──────── Extracted text

To resume our historical survey, we find the Boers of the Eastern Transvaal charging again under Viljoen at Mooifontein (May 25, 1901), against a convoy column, very ably and steadily handled by Colonel Gallwey. Though Viljoen’s attacks failed, it is to be noted that he suffered little loss.
Then comes a long gap of four months, during which the drought of the South African winter compelled the Boers to remain for the most part on the defensive. At the end of September, 1901, with the first spring grass, Botha took the field for the raid on Natal to which I have already alluded. His first contact with British troops came at Blood River Poort (September 17), near the Natal frontier, and 100 miles from his starting-point in the Eastern Transvaal. Here by a skilful stratagem he decoyed into an exposed position[[54]] a body of 300 mounted riflemen, and then, charging down on their flank in one lightning stroke, put out of action nearly 50 men, captured 3 guns, and forced a general surrender within ten minutes. Curiously enough, our own force, when the calamity happened, had just attempted something in the nature of a charge, in order to overwhelm the small Boer detachment which was acting as decoy—not a charge “home,” but a rapid ride over open ground into close range. They had just dismounted to open fire when Botha fell on them. The incident shows how useless mere audacity and dash are, unless founded on careful reconnaissance.

────────────────

Written instruction 1:
Return everything in the Boer War account from "To resume our" down to "suffered little loss.".
Written instruction 2:
Take the Boer War account further, starting after its final sentence.

──────── Records provided

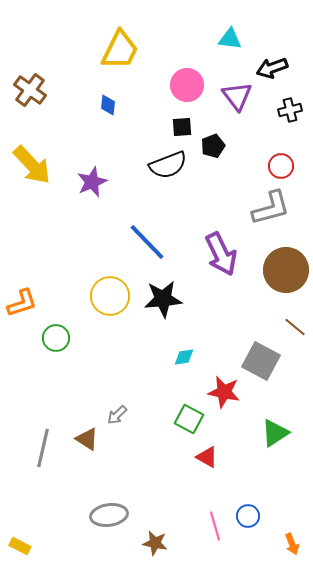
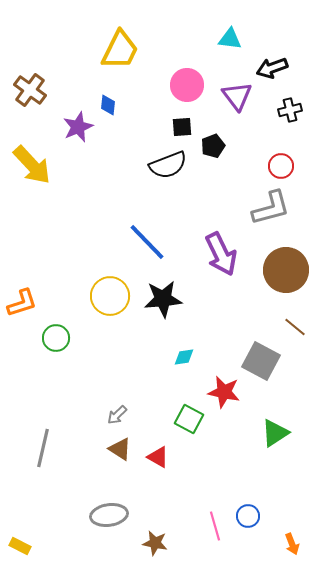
purple star: moved 14 px left, 55 px up
brown triangle: moved 33 px right, 10 px down
red triangle: moved 49 px left
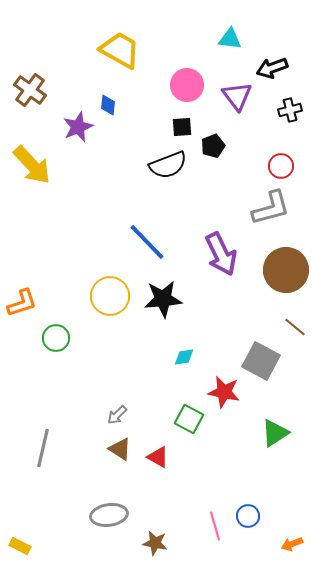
yellow trapezoid: rotated 87 degrees counterclockwise
orange arrow: rotated 90 degrees clockwise
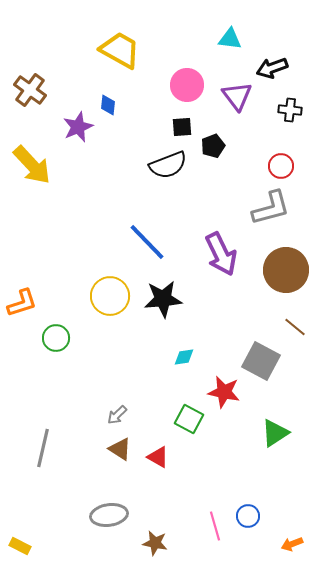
black cross: rotated 20 degrees clockwise
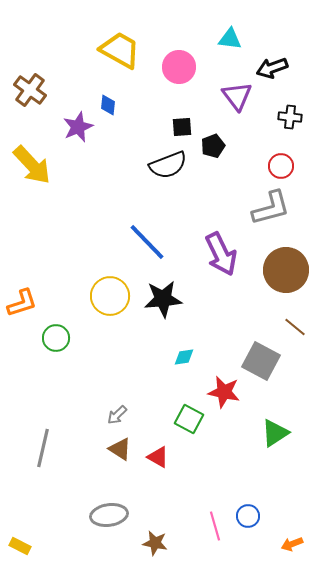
pink circle: moved 8 px left, 18 px up
black cross: moved 7 px down
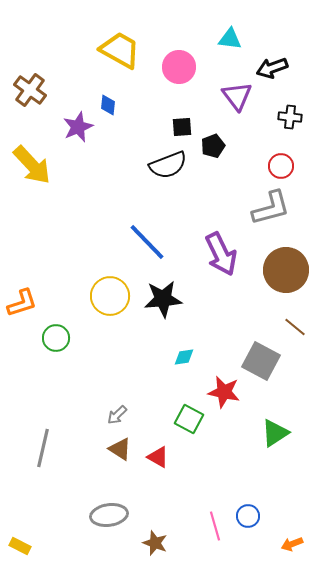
brown star: rotated 10 degrees clockwise
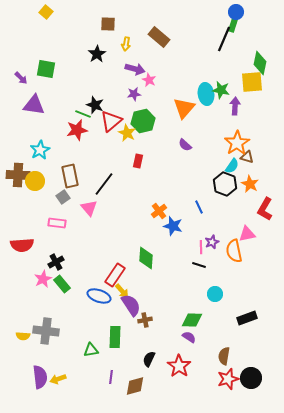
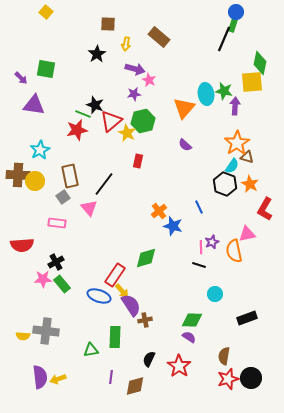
green star at (221, 90): moved 3 px right, 1 px down
green diamond at (146, 258): rotated 70 degrees clockwise
pink star at (43, 279): rotated 24 degrees clockwise
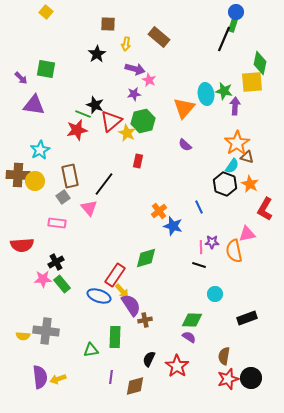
purple star at (212, 242): rotated 24 degrees clockwise
red star at (179, 366): moved 2 px left
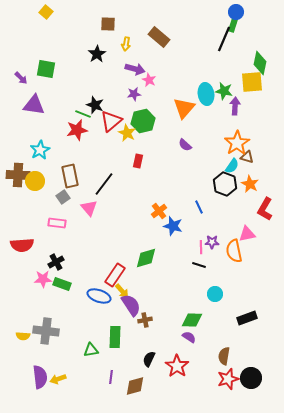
green rectangle at (62, 284): rotated 30 degrees counterclockwise
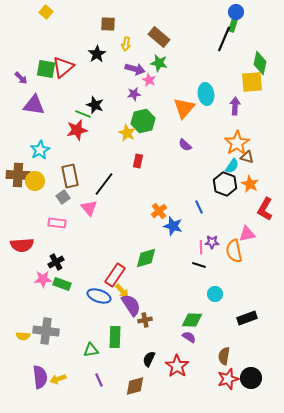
green star at (224, 91): moved 65 px left, 28 px up
red triangle at (111, 121): moved 48 px left, 54 px up
purple line at (111, 377): moved 12 px left, 3 px down; rotated 32 degrees counterclockwise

────────────────

Reply 1:
To resume our historical survey, we find the Boers of the Eastern Transvaal charging again under Viljoen at Mooifontein (May 25, 1901), against a convoy column, very ably and steadily handled by Colonel Gallwey. Though Viljoen’s attacks failed, it is to be noted that he suffered little loss.

Reply 2:
We paid dearly for the hesitations and delays which marked our attempts to envelop Botha on his long and perilous return journey from Natal. He had held from the first, and maintained to the last, a moral ascendency which took effect at the end of October (a fortnight after his return), in one of the most remarkable Boer successes of the guerilla war, and in one of the chief examples of the charge. This was at Bakenlaagte on October 30, 1901.[[55]] At this time Colonel Benson was operating independently in the midst of the “high veld” of the Eastern Transvaal. His vigorous night raids upon laagers (alluded to in the previous chapter) had exasperated the burghers to the last degree. Long on the look-out for vengeance, they seized upon Botha’s return to make an appeal to him for co-operation. Botha, at the moment, was seventy miles away to the east. By forced marching, rapid and thoroughly screened, he appeared on the field of Bakenlaagte at exactly the right moment, bringing a reinforcement whose strength must be regarded as doubtful, but which, at the utmost, did not exceed 500.[[56]] Probably the whole Boer force on the field was about 1,000. Benson’s total strength was 1,600 riflemen, of whom 650 were Infantry, and 6 guns.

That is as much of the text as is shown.